WHAT YOU WILL DO:
In the text on caches and TLBs, how many memory accesses does a page walk take under x86-64 4-level paging?

TEXT SEGMENT:

- Opening Delimiter -

Coherence transactions are physically realized by either:

  • Snooping — every cache observes every memory transaction on a shared bus; scales poorly past ~8 cores.
  • Directory-based — a directory (typically co-located with L3 slice) tracks which cores hold each line; messages are point-to-point. All large multi-socket systems use directories.

Coherence is the dominant scaling bottleneck on multi-core: a cache line that bounces between cores (“ping-pong”) incurs hundreds of cycles per transition. Cross-socket coherence (UPI on Intel, Infinity Fabric on AMD, CCIX/CXL.cache cross-vendor) adds another order of magnitude.

5. False sharing

The pathological case: two threads write to different variables that happen to live in the same cache line. Each write invalidates the other core’s copy; the line ping-pongs between L1s at coherence speeds. Throughput collapses by 10-100×.

Classic example — per-thread counters in an array:

struct Counters {
    uint64_t per_thread[16];  // 8 B each, all share two cache lines
};

Fix by padding to a full cache line:

struct alignas(64) PaddedCounter {
    uint64_t value;
    char pad[56];
};
PaddedCounter counters[16];

In C++17+: alignas(std::hardware_destructive_interference_size). Linux kernel: ____cacheline_aligned. Java: @Contended (JEP 142, JDK 8+). Rust: #[repr(align(64))] or crossbeam::utils::CachePadded.

False sharing is invisible in source code — detection requires either a profiler (perf c2c on Linux, VTune’s Memory Access analysis) or careful layout review. perf c2c record followed by perf c2c report shows HITM (hit-modified) events on contended lines.

6. TLB (Translation Lookaside Buffer)

Every load/store goes through virtual→physical address translation. The TLB caches recent translations:

  • L1 dTLB — 64-128 entries on modern x86 (Sapphire Rapids dTLB: 96 entries 4 KB + 32 entries 2 MB). At 4 KB pages, 96 entries covers 384 KB — smaller than L2. The TLB, not the cache, often dictates the maximum working-set size you can scan without stalls.
  • L1 iTLB — separate for instructions, ~128 entries.
  • L2 TLB (STLB) — unified, 1.5-2K entries, handles both. Coverage at 4 KB: ~6-8 MB.

On a TLB miss, the page-walk unit (PMH) traverses the page tables — on x86-64 4-level paging, that’s 4 memory accesses (PML4 → PDPT → PD → PT); 5 levels on Ice Lake+ for >48-bit virtual addresses. Each access can itself miss in cache.

Huge pages are the primary mitigation:

  • 2 MB pages (x86 PSE, ARM 2 MB blocks): one TLB entry covers 512× more memory. STLB at 32 entries 2 MB = 64 MB coverage.
  • 1 GB pages (x86 PSE-1G, ARM): even larger; useful for DBMS buffer pools and JVM heaps.
  • Linux: Transparent Huge Pages (THP) auto-promotes; explicit hugetlbfs for guaranteed allocation. Tune via /sys/kernel/mm/transparent_hugepage/.
  • Windows: LargePage allocation with SeLockMemoryPrivilege.

TLB misses are visible as dTLB-load-misses and iTLB-load-misses in perf stat. Workloads that touch many random pages (hash tables, large heaps) often see TLB miss rates 10× the L1 cache miss rate.

7. NUMA (Non-Uniform Memory Access)

- Closing Delimiter -

Dataset entries:
- Opening Delimiter -

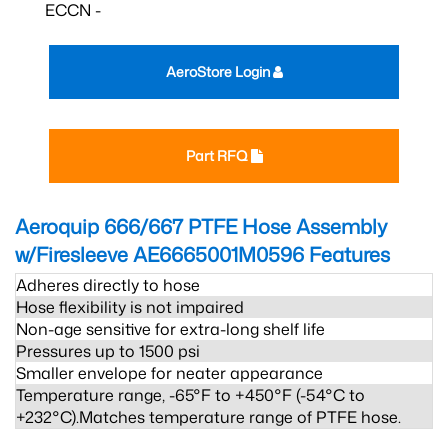
ECCN -
AeroStore Login
Part RFQ
Aeroquip 666/667 PTFE Hose Assembly
w/Firesleeve AE6665001M0596
Features
Adheres directly to hose
Hose flexibility is not impaired
Non-age sensitive for extra-long shelf life
Pressures up to 1500 psi
Smaller envelope for neater appearance
Temperature range, -65°F to +450°F (-54°C to
+232°C).Matches temperature range of PTFE hose.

- Closing Delimiter -

EXERCISE ANSWER:
Four memory accesses (PML4 → PDPT → PD → PT).